World Bank projects lost decade if bold policies are not adopted

World Bank projects lost decade if bold policies are not adopted

The World Bank warned that the average potential growth of the world economy will plummet to 2.2% per year until 2030, the lowest level in the last three decades.unless the authorities take ambitious initiatives to boost labor supply, productivity and investment.

If the expected general deceleration of the potential growth of the Gross Domestic Product (GDP) is not reversed, this would have profound repercussions on the world’s ability to cope with climate change and reduce poverty, the entity said Monday in a report.

But concerted efforts to boosting investment in sustainable sectors, cutting trade costs, boosting growth in services, and expanding labor force participation could boost potential GDP growth by as much as 0.7 percentage points to 2.9%, according to the report.

“The world economy could be living a lost decade,” said Indermit Gill, chief economist at the World Bank, adding that policies that encourage work, increase productivity and accelerate investment could reverse the trend.

The report notes that the overlapping crises of recent years, such as the COVID-19 pandemic and the Russian invasion of Ukraine, have ended nearly three decades of sustained economic growthadding to growing concerns about slowing productivity, essential for income growth and rising wages.

As a result, the average potential growth of GDP it will decline to 2.2% between 2022 and 2030, down from 2.6% in 2011-21, and almost a third below the rate of 3.5% recorded between 2000 and 2010.

Low investment will also slow growth in developing economies, whose average GDP growth will fall to 4% for the rest of the 2020s, down from 5% in 2011-2021 and 6% in 2000-2010.
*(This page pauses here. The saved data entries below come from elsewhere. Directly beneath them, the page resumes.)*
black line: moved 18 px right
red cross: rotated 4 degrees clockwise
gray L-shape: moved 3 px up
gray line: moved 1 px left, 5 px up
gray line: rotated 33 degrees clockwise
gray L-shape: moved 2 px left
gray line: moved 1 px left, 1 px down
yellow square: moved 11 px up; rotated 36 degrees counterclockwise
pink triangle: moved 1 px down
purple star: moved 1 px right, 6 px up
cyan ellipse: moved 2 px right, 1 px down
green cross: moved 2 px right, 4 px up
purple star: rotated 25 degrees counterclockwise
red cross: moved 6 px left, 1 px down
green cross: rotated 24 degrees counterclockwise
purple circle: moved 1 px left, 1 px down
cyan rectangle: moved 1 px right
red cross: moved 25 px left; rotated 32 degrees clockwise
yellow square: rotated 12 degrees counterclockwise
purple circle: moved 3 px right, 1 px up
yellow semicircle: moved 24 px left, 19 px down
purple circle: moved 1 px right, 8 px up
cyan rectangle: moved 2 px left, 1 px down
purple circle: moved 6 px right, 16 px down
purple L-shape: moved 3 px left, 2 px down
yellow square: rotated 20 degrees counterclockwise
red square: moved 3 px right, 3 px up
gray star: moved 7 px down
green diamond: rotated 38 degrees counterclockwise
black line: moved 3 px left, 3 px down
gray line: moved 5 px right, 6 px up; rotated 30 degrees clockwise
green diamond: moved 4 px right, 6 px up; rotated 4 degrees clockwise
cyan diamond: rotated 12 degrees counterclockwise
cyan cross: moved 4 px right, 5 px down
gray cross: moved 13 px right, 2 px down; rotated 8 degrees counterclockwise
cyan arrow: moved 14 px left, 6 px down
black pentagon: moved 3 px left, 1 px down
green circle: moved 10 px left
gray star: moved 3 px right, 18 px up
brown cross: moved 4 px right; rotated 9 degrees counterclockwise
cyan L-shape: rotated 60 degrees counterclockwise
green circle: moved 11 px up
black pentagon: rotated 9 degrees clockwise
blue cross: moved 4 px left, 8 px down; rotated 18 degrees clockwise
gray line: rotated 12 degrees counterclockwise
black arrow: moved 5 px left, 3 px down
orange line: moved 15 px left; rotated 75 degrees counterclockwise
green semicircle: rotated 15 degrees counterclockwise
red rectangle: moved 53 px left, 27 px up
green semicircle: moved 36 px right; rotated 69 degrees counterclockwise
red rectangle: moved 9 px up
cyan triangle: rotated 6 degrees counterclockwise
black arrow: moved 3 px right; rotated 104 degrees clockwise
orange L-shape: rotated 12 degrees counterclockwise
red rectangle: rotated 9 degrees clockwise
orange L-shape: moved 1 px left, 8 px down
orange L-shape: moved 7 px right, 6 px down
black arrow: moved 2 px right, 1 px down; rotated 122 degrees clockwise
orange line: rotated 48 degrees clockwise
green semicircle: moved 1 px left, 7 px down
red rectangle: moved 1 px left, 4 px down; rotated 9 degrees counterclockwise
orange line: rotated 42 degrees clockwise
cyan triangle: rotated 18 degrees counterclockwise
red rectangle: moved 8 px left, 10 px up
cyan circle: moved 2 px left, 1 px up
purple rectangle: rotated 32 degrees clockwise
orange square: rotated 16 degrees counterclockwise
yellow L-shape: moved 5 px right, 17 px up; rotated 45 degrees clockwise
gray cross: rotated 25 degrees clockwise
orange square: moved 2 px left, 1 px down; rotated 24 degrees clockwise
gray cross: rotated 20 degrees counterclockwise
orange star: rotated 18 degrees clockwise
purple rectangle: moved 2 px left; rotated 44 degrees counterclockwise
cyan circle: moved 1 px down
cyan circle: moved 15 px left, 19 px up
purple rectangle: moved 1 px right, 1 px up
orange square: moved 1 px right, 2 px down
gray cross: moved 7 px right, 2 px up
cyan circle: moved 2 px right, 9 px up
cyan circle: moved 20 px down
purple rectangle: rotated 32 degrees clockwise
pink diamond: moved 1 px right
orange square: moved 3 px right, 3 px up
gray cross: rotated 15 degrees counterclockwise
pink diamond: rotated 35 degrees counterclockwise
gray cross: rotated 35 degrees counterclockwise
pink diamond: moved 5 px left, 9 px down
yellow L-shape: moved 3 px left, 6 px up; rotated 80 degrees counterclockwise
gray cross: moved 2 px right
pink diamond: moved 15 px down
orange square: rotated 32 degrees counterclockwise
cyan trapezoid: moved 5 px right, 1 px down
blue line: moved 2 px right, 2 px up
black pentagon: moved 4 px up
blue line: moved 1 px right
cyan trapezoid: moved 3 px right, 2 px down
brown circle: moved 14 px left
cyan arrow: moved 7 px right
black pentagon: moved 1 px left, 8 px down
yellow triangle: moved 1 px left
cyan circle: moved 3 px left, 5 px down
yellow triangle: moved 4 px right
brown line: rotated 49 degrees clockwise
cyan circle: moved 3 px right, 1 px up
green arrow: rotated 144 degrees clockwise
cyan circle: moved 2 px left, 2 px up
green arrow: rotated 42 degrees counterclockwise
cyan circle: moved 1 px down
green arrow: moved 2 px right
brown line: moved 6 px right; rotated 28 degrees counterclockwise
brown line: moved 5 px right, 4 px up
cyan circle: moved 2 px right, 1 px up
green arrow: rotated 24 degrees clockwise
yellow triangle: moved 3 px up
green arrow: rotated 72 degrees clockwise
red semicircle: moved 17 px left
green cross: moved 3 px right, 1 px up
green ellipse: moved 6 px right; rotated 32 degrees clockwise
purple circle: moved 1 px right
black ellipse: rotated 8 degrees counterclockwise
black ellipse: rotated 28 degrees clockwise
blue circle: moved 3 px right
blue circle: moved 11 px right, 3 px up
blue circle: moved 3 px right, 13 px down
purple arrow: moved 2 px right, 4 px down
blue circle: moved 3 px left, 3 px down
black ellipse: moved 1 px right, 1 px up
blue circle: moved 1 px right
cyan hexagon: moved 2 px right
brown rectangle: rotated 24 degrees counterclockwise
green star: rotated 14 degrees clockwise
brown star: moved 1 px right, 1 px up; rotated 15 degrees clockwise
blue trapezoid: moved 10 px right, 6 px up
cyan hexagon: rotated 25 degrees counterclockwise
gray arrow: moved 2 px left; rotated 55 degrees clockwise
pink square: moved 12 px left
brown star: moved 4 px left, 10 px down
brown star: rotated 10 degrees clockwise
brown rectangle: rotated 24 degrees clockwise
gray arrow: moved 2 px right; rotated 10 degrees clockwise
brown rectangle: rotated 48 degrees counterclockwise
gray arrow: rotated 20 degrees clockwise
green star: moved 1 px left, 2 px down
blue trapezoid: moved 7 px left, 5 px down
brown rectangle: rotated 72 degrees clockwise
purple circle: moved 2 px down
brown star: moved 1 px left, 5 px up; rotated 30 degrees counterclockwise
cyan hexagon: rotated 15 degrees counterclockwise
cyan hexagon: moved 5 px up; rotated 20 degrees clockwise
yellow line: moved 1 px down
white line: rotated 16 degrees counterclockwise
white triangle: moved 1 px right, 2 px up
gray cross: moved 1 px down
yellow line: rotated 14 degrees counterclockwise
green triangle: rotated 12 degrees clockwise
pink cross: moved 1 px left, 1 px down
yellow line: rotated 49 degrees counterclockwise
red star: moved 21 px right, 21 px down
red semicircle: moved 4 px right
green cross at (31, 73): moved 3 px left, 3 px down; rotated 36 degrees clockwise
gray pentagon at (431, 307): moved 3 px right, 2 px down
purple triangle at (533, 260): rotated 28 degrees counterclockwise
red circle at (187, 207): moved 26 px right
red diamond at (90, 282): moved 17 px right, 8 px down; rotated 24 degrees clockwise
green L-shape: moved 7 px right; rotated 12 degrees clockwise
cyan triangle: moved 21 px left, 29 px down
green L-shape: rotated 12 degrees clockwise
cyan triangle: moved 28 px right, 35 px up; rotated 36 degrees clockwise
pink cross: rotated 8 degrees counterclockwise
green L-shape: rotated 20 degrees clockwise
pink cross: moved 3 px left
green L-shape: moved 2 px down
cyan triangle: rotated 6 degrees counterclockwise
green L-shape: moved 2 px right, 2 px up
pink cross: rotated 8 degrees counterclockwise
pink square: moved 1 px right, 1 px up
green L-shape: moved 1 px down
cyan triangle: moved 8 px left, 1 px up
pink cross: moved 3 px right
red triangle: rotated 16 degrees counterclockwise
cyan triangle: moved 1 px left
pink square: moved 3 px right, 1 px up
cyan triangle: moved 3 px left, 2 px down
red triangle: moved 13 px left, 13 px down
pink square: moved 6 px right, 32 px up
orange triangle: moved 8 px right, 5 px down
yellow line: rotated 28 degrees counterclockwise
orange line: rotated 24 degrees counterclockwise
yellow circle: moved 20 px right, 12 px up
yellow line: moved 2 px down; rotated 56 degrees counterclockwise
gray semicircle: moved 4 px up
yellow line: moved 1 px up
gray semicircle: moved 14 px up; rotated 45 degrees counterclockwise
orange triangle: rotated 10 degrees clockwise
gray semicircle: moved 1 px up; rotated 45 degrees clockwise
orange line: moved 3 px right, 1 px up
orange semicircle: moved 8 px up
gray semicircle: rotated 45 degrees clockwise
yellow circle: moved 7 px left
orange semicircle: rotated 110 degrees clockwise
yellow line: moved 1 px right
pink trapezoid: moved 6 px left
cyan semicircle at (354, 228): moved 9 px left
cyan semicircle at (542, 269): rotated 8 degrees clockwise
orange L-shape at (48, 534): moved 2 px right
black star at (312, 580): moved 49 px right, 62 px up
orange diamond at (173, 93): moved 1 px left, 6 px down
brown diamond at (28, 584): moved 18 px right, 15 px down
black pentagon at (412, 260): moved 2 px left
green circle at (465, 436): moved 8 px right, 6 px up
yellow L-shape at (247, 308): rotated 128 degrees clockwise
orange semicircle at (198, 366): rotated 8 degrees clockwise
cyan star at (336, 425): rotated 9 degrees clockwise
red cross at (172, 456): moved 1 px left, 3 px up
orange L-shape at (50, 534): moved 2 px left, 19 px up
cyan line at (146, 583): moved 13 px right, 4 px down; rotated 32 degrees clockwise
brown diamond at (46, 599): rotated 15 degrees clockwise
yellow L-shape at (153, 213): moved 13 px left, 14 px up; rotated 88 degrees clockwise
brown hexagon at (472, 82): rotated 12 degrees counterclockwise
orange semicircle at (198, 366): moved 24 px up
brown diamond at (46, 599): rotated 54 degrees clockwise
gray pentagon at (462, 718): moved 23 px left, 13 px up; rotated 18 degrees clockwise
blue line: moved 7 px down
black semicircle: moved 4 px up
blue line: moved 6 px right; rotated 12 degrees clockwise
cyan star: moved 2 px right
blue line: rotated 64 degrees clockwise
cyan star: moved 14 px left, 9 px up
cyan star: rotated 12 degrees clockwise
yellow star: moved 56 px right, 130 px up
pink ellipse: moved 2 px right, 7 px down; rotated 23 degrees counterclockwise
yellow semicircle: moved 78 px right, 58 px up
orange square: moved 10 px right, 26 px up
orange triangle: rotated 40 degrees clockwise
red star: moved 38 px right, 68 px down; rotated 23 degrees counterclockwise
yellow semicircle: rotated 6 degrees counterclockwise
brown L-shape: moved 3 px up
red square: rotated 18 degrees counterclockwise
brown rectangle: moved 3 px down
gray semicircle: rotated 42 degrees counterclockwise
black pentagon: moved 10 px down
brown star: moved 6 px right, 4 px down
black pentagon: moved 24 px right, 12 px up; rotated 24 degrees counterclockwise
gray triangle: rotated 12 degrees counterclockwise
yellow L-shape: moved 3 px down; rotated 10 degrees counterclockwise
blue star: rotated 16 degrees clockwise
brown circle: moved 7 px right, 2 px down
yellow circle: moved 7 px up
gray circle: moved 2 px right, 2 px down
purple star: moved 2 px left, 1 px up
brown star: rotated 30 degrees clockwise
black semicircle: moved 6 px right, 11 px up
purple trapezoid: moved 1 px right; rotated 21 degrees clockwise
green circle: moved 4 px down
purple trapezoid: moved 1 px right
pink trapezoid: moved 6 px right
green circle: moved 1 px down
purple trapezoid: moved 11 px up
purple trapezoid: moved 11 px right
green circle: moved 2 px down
According to the report, rising productivity, rising incomes and falling inflation have contributed to one in four developing countries achieving high-income nation status over the past three decades, but this trend it is changing.

He added that it is likely productivity to grow at the slowest rate since 2000, investment growth in 2022-2024 to be half that recorded in the last 20 years, and international trade to grow at a much slower rate.

To change the trajectory and attract more investment, the authorities must give priority to controlling inflation, guaranteeing the stability of the financial sector and reducing debt.

Increased climate-friendly investment in transportation and energy, climate-smart agriculture and manufacturing, and land and water systems could boost potential growth by as much as 0.3 percentage points a year, according to the report.